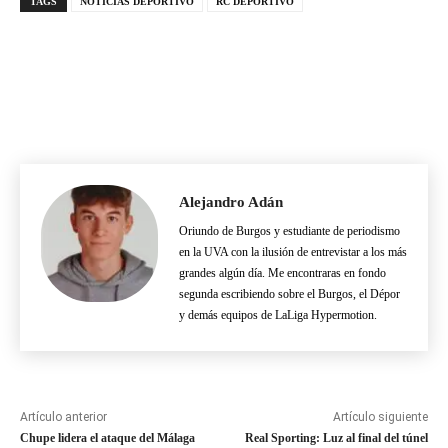
TAGS
NOTICIAS DEPORTIVO
RC DEPORTIVO
Alejandro Adán
Oriundo de Burgos y estudiante de periodismo
en la UVA con la ilusión de entrevistar a los más
grandes algún día. Me encontraras en fondo
segunda escribiendo sobre el Burgos, el Dépor
y demás equipos de LaLiga Hypermotion.
Artículo anterior
Artículo siguiente
Chupe lidera el ataque del Málaga
Real Sporting: Luz al final del túnel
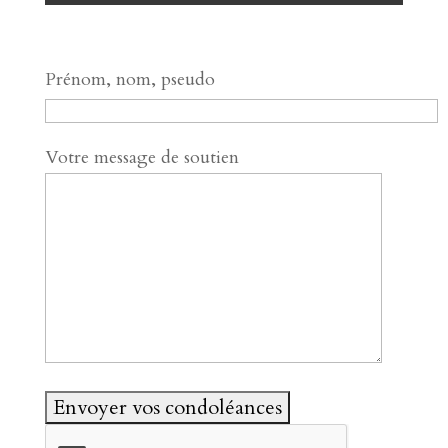
Prénom, nom, pseudo
Votre message de soutien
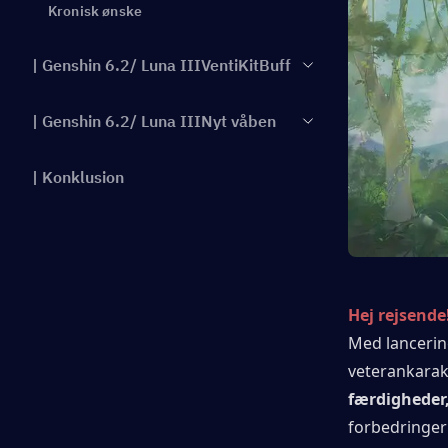
Kronisk ønske
| Genshin 6.2/ Luna IIIVentiKitBuff
| Genshin 6.2/ Luna IIINyt våben
| Konklusion
Hej rejsende
Med lancerin
veterankarak
færdigheder,
forbedringer 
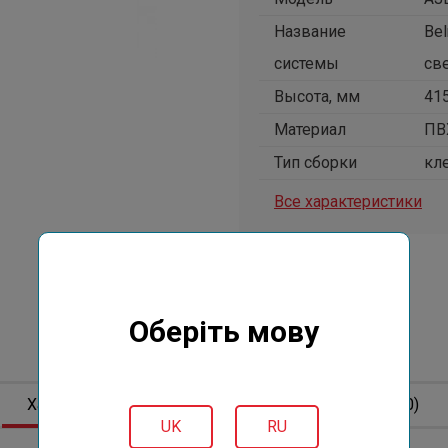
Название
Be
системы
св
Высота, мм
41
Материал
ПВ
Тип сборки
кл
Все характеристики
Цена
Оберіть мову
517 грн
€9.95
Характеристики
Описание
Отзывов (0)
UK
RU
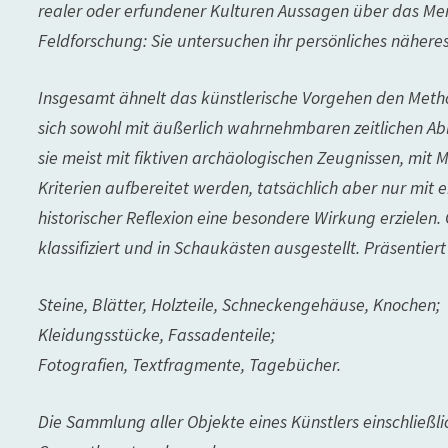
realer oder erfundener Kulturen Aussagen über das Men
Feldforschung: Sie untersuchen ihr persönliches nähere
Insgesamt ähnelt das künstlerische Vorgehen den Meth
sich sowohl mit äußerlich wahrnehmbaren zeitlichen Ab
sie meist mit fiktiven archäologischen Zeugnissen, mit
Kriterien aufbereitet werden, tatsächlich aber nur mit 
historischer Reflexion eine besondere Wirkung erzielen
klassifiziert und in Schaukästen ausgestellt. Präsentie
Steine, Blätter, Holzteile, Schneckengehäuse, Knochen;
Kleidungsstücke, Fassadenteile;
Fotografien, Textfragmente, Tagebücher.
Die Sammlung aller Objekte eines Künstlers einschließ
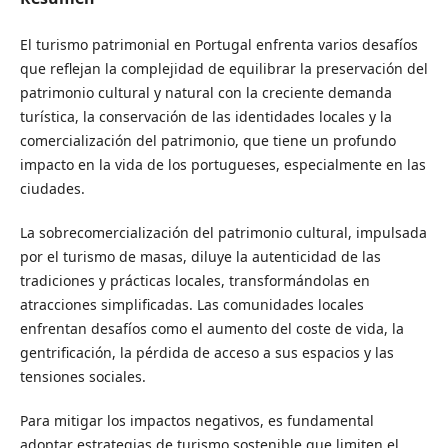
El turismo patrimonial en Portugal enfrenta varios desafíos
que reflejan la complejidad de equilibrar la preservación del
patrimonio cultural y natural con la creciente demanda
turística, la conservación de las identidades locales y la
comercialización del patrimonio, que tiene un profundo
impacto en la vida de los portugueses, especialmente en las
ciudades.
La sobrecomercialización del patrimonio cultural, impulsada
por el turismo de masas, diluye la autenticidad de las
tradiciones y prácticas locales, transformándolas en
atracciones simplificadas. Las comunidades locales
enfrentan desafíos como el aumento del coste de vida, la
gentrificación, la pérdida de acceso a sus espacios y las
tensiones sociales.
Para mitigar los impactos negativos, es fundamental
adoptar estrategias de turismo sostenible que limiten el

BRIEF> Rewrite the text of all the records above, replacing "patrimonio cultural" with "legado cultural" wherever it occurs and leaving everything else unchanged. Leave the pictures out of your answer.

RESULT BELOW>
TAGS
NOTICIAS DEPORTIVO
RC DEPORTIVO
Alejandro Adán
Oriundo de Burgos y estudiante de periodismo
en la UVA con la ilusión de entrevistar a los más
grandes algún día. Me encontraras en fondo
segunda escribiendo sobre el Burgos, el Dépor
y demás equipos de LaLiga Hypermotion.
Artículo anterior
Artículo siguiente
Chupe lidera el ataque del Málaga
Real Sporting: Luz al final del túnel
Prénom, nom, pseudo
Votre message de soutien
Kronisk ønske
| Genshin 6.2/ Luna IIIVentiKitBuff
| Genshin 6.2/ Luna IIINyt våben
| Konklusion
Hej rejsende
Med lancerin
veterankarak
færdigheder,
forbedringer 
Название
Be
системы
св
Высота, мм
41
Материал
ПВ
Тип сборки
кл
Все характеристики
Цена
Оберіть мову
517 грн
€9.95
Характеристики
Описание
Отзывов (0)
UK
RU
realer oder erfundener Kulturen Aussagen über das Men
Feldforschung: Sie untersuchen ihr persönliches nähere
Insgesamt ähnelt das künstlerische Vorgehen den Meth
sich sowohl mit äußerlich wahrnehmbaren zeitlichen Ab
sie meist mit fiktiven archäologischen Zeugnissen, mit
Kriterien aufbereitet werden, tatsächlich aber nur mit 
historischer Reflexion eine besondere Wirkung erzielen
klassifiziert und in Schaukästen ausgestellt. Präsentie
Steine, Blätter, Holzteile, Schneckengehäuse, Knochen;
Kleidungsstücke, Fassadenteile;
Fotografien, Textfragmente, Tagebücher.
Die Sammlung aller Objekte eines Künstlers einschließ
El turismo patrimonial en Portugal enfrenta varios desafíos
que reflejan la complejidad de equilibrar la preservación del
legado cultural y natural con la creciente demanda
turística, la conservación de las identidades locales y la
comercialización del patrimonio, que tiene un profundo
impacto en la vida de los portugueses, especialmente en las
ciudades.
La sobrecomercialización del legado cultural, impulsada
por el turismo de masas, diluye la autenticidad de las
tradiciones y prácticas locales, transformándolas en
atracciones simplificadas. Las comunidades locales
enfrentan desafíos como el aumento del coste de vida, la
gentrificación, la pérdida de acceso a sus espacios y las
tensiones sociales.
Para mitigar los impactos negativos, es fundamental
adoptar estrategias de turismo sostenible que limiten el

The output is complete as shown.